Exercise description. Copy, exactly as written, the lines that begin at the one containing "board [405,654,434,683], please." and end at the one containing "6. solder wire spool (534,188,607,259)". Skip any pictures in the data below.

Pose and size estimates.
-- Opening Marker --
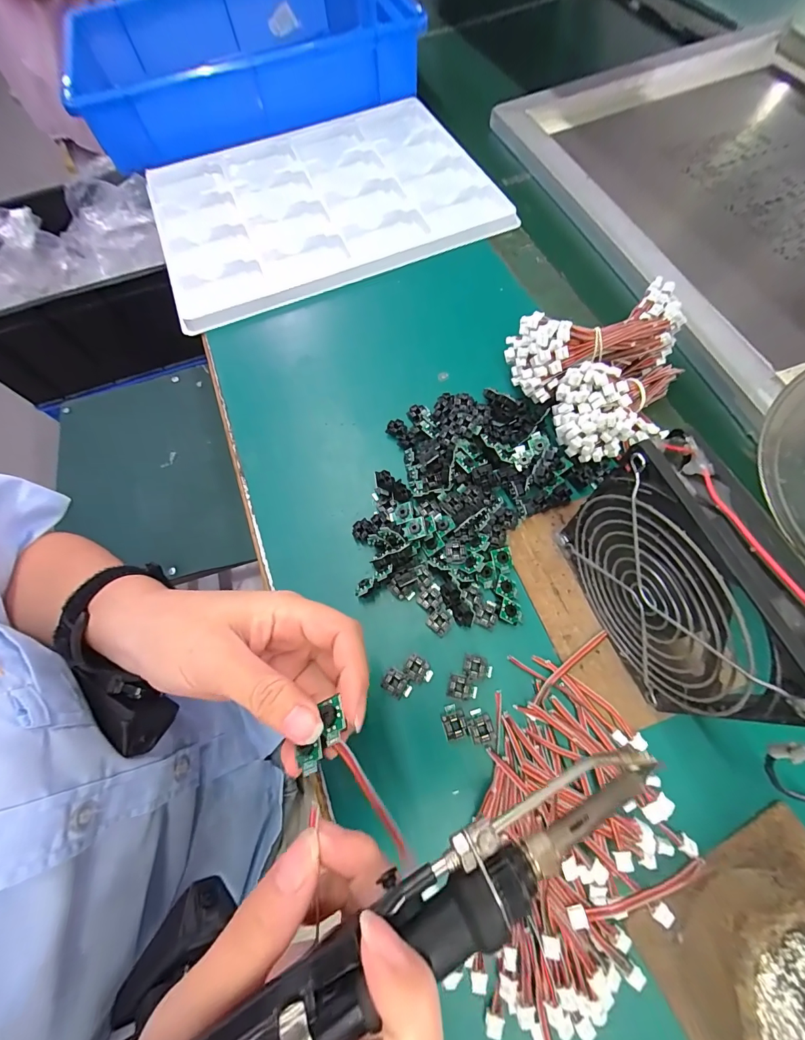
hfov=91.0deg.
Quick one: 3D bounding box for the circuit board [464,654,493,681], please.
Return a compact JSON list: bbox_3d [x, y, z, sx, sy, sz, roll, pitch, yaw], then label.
[{"bbox_3d":[0.048,0.094,0.250,0.018,0.007,0.014,8,67,6],"label":"circuit board"}]

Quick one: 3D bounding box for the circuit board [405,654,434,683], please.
[{"bbox_3d":[0.010,0.096,0.252,0.018,0.007,0.015,33,72,15],"label":"circuit board"}]

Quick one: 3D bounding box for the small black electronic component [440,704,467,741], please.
[{"bbox_3d":[0.031,0.122,0.239,0.013,0.005,0.018,-13,67,-3],"label":"small black electronic component"}]

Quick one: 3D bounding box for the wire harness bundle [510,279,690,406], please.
[{"bbox_3d":[0.151,-0.138,0.313,0.127,0.056,0.057,-14,67,-4],"label":"wire harness bundle"}]

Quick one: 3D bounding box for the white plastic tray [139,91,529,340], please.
[{"bbox_3d":[-0.097,-0.373,0.458,0.368,0.023,0.287,-24,67,-5],"label":"white plastic tray"}]

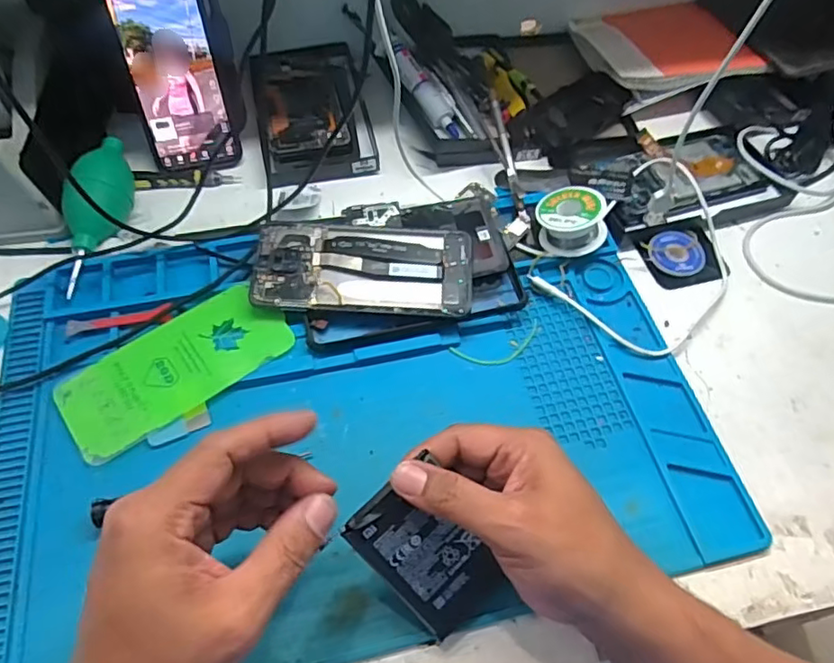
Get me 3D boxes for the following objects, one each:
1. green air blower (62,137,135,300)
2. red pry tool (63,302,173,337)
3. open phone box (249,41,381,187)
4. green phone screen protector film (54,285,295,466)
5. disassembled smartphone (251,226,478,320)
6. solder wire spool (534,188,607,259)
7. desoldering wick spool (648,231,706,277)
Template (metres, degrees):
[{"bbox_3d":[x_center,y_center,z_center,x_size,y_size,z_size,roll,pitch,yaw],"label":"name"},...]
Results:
[{"bbox_3d":[-0.255,-0.101,0.464,0.046,0.041,0.142,-5,61,-6],"label":"green air blower"},{"bbox_3d":[-0.221,-0.010,0.434,0.074,0.006,0.017,-10,61,-8],"label":"red pry tool"},{"bbox_3d":[-0.101,-0.218,0.564,0.101,0.023,0.185,-11,61,-9],"label":"open phone box"},{"bbox_3d":[-0.170,0.024,0.417,0.154,0.004,0.072,-33,66,-19],"label":"green phone screen protector film"},{"bbox_3d":[-0.041,-0.048,0.443,0.163,0.006,0.073,3,66,0],"label":"disassembled smartphone"},{"bbox_3d":[0.127,-0.090,0.483,0.053,0.039,0.053,-10,49,11],"label":"solder wire spool"},{"bbox_3d":[0.220,-0.067,0.493,0.044,0.007,0.045,1,60,-2],"label":"desoldering wick spool"}]

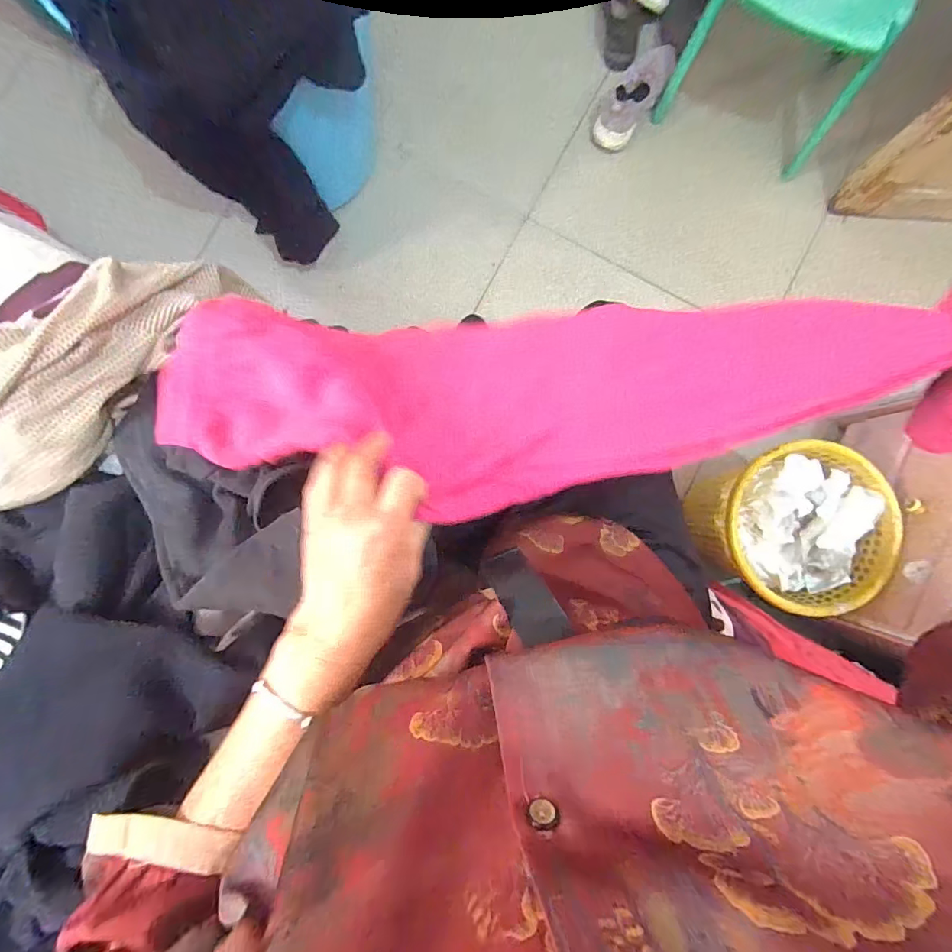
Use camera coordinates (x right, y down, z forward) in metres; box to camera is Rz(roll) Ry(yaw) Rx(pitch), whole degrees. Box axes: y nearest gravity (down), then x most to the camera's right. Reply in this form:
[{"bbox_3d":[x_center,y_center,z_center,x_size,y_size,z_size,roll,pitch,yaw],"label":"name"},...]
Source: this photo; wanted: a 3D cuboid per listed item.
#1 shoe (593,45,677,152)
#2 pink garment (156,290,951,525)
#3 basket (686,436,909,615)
[{"bbox_3d":[0.343,-0.816,0.977,0.082,0.087,0.218,38,88,3],"label":"shoe"},{"bbox_3d":[0.124,-0.075,0.437,0.770,0.145,0.206,-2,86,-4],"label":"pink garment"},{"bbox_3d":[0.527,0.076,0.822,0.278,0.223,0.252,13,87,1],"label":"basket"}]

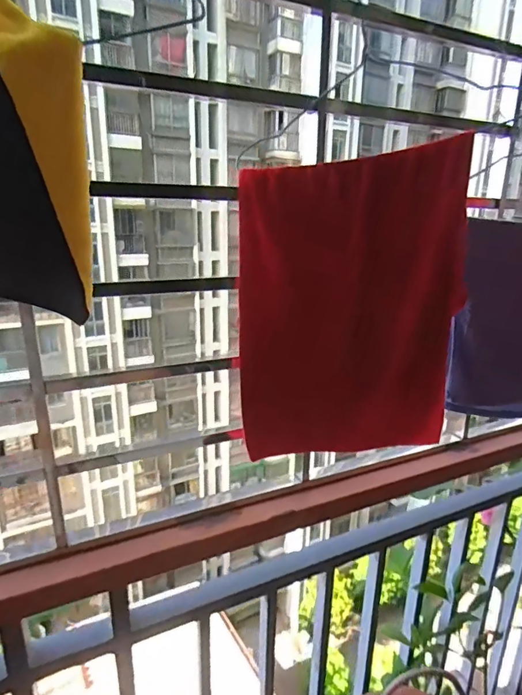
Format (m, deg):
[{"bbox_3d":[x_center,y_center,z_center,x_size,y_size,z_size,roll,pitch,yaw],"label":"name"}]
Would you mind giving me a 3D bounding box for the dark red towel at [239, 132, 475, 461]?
-- Closing Marker --
Solution for this exercise.
Quick one: 3D bounding box for the circuit board [405,654,434,683], please.
[{"bbox_3d":[0.010,0.096,0.252,0.018,0.007,0.015,33,72,15],"label":"circuit board"}]

Quick one: 3D bounding box for the small black electronic component [440,704,467,741], please.
[{"bbox_3d":[0.031,0.122,0.239,0.013,0.005,0.018,-13,67,-3],"label":"small black electronic component"}]

Quick one: 3D bounding box for the wire harness bundle [510,279,690,406], please.
[{"bbox_3d":[0.151,-0.138,0.313,0.127,0.056,0.057,-14,67,-4],"label":"wire harness bundle"}]

Quick one: 3D bounding box for the white plastic tray [139,91,529,340], please.
[{"bbox_3d":[-0.097,-0.373,0.458,0.368,0.023,0.287,-24,67,-5],"label":"white plastic tray"}]

Get me 3D boxes for the following objects, one each:
1. green air blower (62,137,135,300)
2. red pry tool (63,302,173,337)
3. open phone box (249,41,381,187)
4. green phone screen protector film (54,285,295,466)
5. disassembled smartphone (251,226,478,320)
6. solder wire spool (534,188,607,259)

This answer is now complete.